# Upgraded



## Lozzer87 (Feb 12, 2015)

Hi, being new to the forum I thought I'd show my setup. I have gone down the same route as a lot of you seem to have and used to own a gaggia classic until the other day I upgraded to a simonelli Oscar. It's paired with an ascaso grinder although I'm looking to upgrade this at some point.


----------



## coffeechap (Apr 5, 2012)

Is that an elektros one?


----------



## CamV6 (Feb 7, 2012)

What grinder upgrade are you thinking of ?


----------



## Lozzer87 (Feb 12, 2015)

I got it from lagondola, unfortunately I saw the elektros one after I ordered, would of quite liked o e with all the mods already fitted. I'm not sure about grinder, been scouring the forum for advice but still not sure. At the moment my budget isn't great


----------



## Lozzer87 (Feb 12, 2015)

I quite like the look of the mignon but not sure how much of an upgrade it would be


----------



## mremanxx (Dec 30, 2014)

Are these much different to a classic? I know this is a heat exchanger jobby but with the size of it is the boiler much bigger? Would probably be a good next step, be interested in your opinion since you had a classic.


----------



## Lozzer87 (Feb 12, 2015)

I've barely had it a week but I think it's great. I've managed to get more consistent shots from it and the temperature is more stable plus it's handy if you want to make milk based drinks as you don't have to keep turning switches on and off.


----------



## Instant no more ! (Feb 17, 2015)

Novel way of storing the 2 units , are they held on with velcro


----------



## mremanxx (Dec 30, 2014)

This isn't PID is it?


----------



## Lozzer87 (Feb 12, 2015)

Haha, every time I post a picture it rotates it. No it's not pid


----------



## mremanxx (Dec 30, 2014)

ok be interesting if you could maybe update what you think are it's strengths and weakness in a couple of weeks.


----------



## Lozzer87 (Feb 12, 2015)

Yeh definately. I'm glad I upgraded


----------



## jeebsy (May 5, 2013)

I went from a Classic to an Oscar. The Oscar was quite demanding in terms of prep, shots had a tendency to channel quite easily but it was a different beast to the Classic, back to back shots no problem and could steam for days. Took a massive adjustment after the Classic's anemic steaming ability. Mine had a vacuum breaker added and I did the OPV myself which was easy enough, apart from the fear of drilling through the casing.

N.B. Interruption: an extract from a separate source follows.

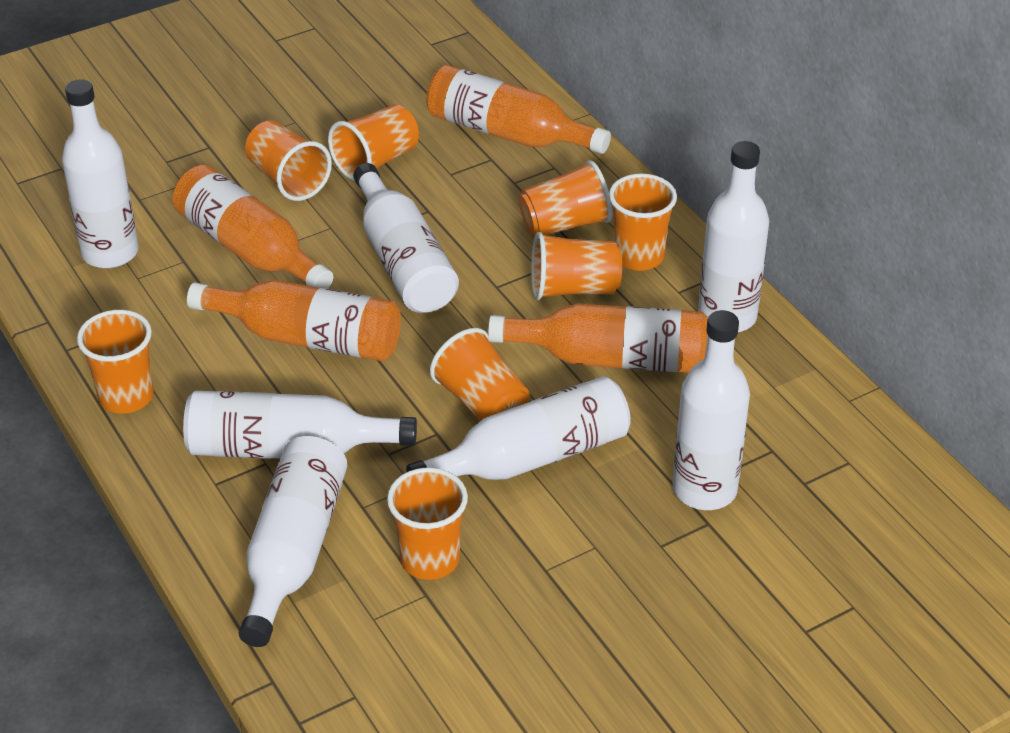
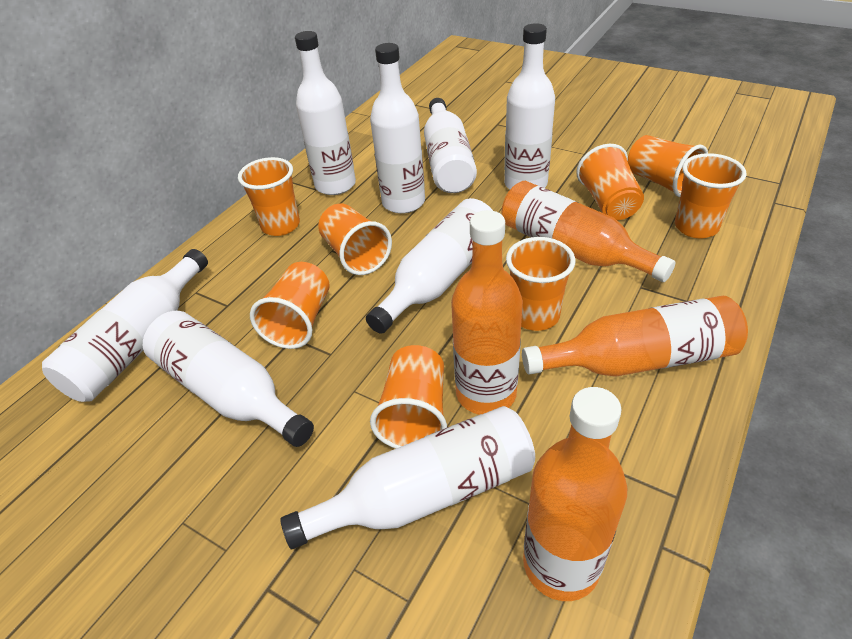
white bottle: 7 -> 8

Downsides - it's not E61 and the pump firing when it started up in the morning was bloody loud. Also needs mods out the box unless you buy from Elektros.


----------



## Lozzer87 (Feb 12, 2015)

I didn't think it was too loud myself but like yourself I definately want to do the opv. When you say it was easy to do, how long did it take you?


----------



## jeebsy (May 5, 2013)

Can't remember. Best part of an hour maybe? It was fiddly more than hard.


----------



## Lozzer87 (Feb 12, 2015)

Also how did you go about descaling your Oscar jeebsy? I've looked it up but there doesn't seem to be an easy way of doing it?


----------



## jeebsy (May 5, 2013)




----------



## Lozzer87 (Feb 12, 2015)

Thanks


----------